#### TASK REQUIREMENTS:
Give the lines below again exactly, starting with the line that holds "那个修炼者直接就认输了。" and going on through the line that holds "宇宙海，坤泽，一头猪快速穿行".

#### SUPPLIED RECORDS:
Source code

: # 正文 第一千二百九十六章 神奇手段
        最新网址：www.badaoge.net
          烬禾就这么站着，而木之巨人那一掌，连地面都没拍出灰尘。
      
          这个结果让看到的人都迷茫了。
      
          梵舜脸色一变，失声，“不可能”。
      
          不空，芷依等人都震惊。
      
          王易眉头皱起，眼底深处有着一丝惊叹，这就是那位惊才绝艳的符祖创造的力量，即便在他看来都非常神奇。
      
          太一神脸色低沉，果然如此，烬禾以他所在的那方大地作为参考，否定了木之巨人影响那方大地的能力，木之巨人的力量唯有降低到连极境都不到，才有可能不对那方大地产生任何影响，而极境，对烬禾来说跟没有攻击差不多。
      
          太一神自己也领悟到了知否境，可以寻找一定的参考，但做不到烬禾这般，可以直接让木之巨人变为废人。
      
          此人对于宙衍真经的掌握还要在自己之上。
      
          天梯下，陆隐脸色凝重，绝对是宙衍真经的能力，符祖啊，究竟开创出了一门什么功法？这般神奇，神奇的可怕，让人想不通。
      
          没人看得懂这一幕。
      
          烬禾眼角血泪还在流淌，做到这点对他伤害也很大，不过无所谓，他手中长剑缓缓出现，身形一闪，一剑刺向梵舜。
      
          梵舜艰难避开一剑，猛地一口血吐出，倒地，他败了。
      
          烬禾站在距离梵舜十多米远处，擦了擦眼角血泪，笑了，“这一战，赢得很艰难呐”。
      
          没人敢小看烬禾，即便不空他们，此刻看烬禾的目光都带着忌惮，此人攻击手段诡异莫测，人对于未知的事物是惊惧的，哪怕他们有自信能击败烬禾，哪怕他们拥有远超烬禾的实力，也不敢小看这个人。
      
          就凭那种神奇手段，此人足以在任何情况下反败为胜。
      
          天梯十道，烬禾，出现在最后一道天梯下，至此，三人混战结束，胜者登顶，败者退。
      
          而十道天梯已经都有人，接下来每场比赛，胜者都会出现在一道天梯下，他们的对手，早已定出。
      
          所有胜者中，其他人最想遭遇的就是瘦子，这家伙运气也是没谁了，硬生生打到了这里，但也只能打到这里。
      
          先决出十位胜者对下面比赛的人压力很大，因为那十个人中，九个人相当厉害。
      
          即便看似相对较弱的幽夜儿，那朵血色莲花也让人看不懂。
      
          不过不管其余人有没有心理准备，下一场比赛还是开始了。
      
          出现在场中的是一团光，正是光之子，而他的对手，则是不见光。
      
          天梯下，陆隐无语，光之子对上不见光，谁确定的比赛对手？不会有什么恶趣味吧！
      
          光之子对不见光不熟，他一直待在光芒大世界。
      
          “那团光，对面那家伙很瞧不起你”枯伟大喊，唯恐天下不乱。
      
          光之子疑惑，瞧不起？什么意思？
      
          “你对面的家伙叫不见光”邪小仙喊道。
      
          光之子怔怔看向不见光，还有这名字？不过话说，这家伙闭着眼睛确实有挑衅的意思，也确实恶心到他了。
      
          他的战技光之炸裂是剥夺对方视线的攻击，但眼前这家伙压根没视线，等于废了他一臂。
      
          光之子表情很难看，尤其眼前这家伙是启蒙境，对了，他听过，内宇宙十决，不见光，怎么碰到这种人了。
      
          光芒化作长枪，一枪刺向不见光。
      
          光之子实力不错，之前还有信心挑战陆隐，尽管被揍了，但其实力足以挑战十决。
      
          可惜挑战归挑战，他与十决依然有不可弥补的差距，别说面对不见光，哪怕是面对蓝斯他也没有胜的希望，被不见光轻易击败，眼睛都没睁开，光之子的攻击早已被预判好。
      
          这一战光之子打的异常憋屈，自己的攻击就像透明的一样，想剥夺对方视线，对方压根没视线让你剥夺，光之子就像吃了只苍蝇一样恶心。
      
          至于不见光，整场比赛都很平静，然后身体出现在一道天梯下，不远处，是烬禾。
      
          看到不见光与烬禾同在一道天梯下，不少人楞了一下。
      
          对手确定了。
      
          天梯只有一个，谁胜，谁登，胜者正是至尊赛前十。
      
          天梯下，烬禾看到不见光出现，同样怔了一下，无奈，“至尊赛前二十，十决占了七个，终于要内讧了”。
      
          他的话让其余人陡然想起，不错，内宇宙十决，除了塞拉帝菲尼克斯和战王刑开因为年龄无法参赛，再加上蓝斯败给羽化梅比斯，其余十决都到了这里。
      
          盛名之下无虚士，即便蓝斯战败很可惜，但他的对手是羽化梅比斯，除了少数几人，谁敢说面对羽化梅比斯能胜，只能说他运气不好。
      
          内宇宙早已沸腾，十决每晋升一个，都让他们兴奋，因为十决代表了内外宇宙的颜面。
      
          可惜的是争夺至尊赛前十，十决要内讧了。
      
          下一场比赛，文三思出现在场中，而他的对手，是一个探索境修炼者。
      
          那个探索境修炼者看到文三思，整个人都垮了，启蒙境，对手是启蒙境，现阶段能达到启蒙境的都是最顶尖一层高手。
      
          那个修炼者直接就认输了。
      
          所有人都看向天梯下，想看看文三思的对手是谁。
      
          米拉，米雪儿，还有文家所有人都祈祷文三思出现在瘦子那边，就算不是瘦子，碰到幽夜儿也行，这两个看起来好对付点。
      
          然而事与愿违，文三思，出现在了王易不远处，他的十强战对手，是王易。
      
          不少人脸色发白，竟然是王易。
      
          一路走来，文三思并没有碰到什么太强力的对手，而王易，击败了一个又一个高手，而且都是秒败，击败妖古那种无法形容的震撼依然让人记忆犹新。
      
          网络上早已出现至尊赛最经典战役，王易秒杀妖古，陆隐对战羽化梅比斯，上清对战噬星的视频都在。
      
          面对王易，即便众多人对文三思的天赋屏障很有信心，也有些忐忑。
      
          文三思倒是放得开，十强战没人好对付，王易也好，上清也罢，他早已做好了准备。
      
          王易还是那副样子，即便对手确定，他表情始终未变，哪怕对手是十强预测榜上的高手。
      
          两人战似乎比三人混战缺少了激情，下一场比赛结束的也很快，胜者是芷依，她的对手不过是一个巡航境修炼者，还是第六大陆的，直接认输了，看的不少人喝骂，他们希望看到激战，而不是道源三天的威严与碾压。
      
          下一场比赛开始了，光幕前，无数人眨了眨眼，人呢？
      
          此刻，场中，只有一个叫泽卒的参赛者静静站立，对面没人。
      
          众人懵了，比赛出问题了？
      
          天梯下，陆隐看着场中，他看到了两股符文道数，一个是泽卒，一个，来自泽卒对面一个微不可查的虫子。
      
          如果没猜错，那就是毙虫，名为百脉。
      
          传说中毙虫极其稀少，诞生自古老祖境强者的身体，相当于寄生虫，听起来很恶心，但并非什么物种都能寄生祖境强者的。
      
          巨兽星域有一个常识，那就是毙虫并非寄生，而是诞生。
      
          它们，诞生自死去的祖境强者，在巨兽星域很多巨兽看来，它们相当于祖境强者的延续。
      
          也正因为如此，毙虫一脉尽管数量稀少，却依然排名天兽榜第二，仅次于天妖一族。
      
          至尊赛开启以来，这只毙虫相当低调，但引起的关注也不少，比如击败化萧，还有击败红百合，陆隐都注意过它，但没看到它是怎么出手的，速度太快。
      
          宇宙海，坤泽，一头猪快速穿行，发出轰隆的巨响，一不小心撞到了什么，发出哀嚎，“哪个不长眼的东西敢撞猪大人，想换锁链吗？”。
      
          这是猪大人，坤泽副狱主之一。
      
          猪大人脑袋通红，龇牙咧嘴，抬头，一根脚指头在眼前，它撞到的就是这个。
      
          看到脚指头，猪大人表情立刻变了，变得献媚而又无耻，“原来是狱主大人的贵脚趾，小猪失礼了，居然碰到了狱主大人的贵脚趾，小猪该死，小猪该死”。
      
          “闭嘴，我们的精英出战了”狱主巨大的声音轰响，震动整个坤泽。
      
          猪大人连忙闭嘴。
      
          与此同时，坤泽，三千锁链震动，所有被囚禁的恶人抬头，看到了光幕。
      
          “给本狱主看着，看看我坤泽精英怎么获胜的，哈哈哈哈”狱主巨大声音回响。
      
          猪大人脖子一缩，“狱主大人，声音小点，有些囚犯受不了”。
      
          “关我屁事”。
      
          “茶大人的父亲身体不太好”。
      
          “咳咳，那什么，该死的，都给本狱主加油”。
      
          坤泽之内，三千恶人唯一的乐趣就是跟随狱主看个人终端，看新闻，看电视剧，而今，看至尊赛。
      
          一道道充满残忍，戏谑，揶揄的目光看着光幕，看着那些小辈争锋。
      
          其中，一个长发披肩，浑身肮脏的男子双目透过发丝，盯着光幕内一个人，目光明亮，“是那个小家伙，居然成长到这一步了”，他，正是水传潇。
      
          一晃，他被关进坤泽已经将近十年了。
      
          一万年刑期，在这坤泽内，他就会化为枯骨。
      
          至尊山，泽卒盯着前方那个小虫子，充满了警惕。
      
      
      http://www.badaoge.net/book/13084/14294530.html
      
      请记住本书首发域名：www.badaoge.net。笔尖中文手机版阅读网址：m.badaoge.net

#### ANSWER TO THIS PROBLEM:
          那个修炼者直接就认输了。
      
          所有人都看向天梯下，想看看文三思的对手是谁。
      
          米拉，米雪儿，还有文家所有人都祈祷文三思出现在瘦子那边，就算不是瘦子，碰到幽夜儿也行，这两个看起来好对付点。
      
          然而事与愿违，文三思，出现在了王易不远处，他的十强战对手，是王易。
      
          不少人脸色发白，竟然是王易。
      
          一路走来，文三思并没有碰到什么太强力的对手，而王易，击败了一个又一个高手，而且都是秒败，击败妖古那种无法形容的震撼依然让人记忆犹新。
      
          网络上早已出现至尊赛最经典战役，王易秒杀妖古，陆隐对战羽化梅比斯，上清对战噬星的视频都在。
      
          面对王易，即便众多人对文三思的天赋屏障很有信心，也有些忐忑。
      
          文三思倒是放得开，十强战没人好对付，王易也好，上清也罢，他早已做好了准备。
      
          王易还是那副样子，即便对手确定，他表情始终未变，哪怕对手是十强预测榜上的高手。
      
          两人战似乎比三人混战缺少了激情，下一场比赛结束的也很快，胜者是芷依，她的对手不过是一个巡航境修炼者，还是第六大陆的，直接认输了，看的不少人喝骂，他们希望看到激战，而不是道源三天的威严与碾压。
      
          下一场比赛开始了，光幕前，无数人眨了眨眼，人呢？
      
          此刻，场中，只有一个叫泽卒的参赛者静静站立，对面没人。
      
          众人懵了，比赛出问题了？
      
          天梯下，陆隐看着场中，他看到了两股符文道数，一个是泽卒，一个，来自泽卒对面一个微不可查的虫子。
      
          如果没猜错，那就是毙虫，名为百脉。
      
          传说中毙虫极其稀少，诞生自古老祖境强者的身体，相当于寄生虫，听起来很恶心，但并非什么物种都能寄生祖境强者的。
      
          巨兽星域有一个常识，那就是毙虫并非寄生，而是诞生。
      
          它们，诞生自死去的祖境强者，在巨兽星域很多巨兽看来，它们相当于祖境强者的延续。
      
          也正因为如此，毙虫一脉尽管数量稀少，却依然排名天兽榜第二，仅次于天妖一族。
      
          至尊赛开启以来，这只毙虫相当低调，但引起的关注也不少，比如击败化萧，还有击败红百合，陆隐都注意过它，但没看到它是怎么出手的，速度太快。
      
          宇宙海，坤泽，一头猪快速穿行，发出轰隆的巨响，一不小心撞到了什么，发出哀嚎，“哪个不长眼的东西敢撞猪大人，想换锁链吗？”。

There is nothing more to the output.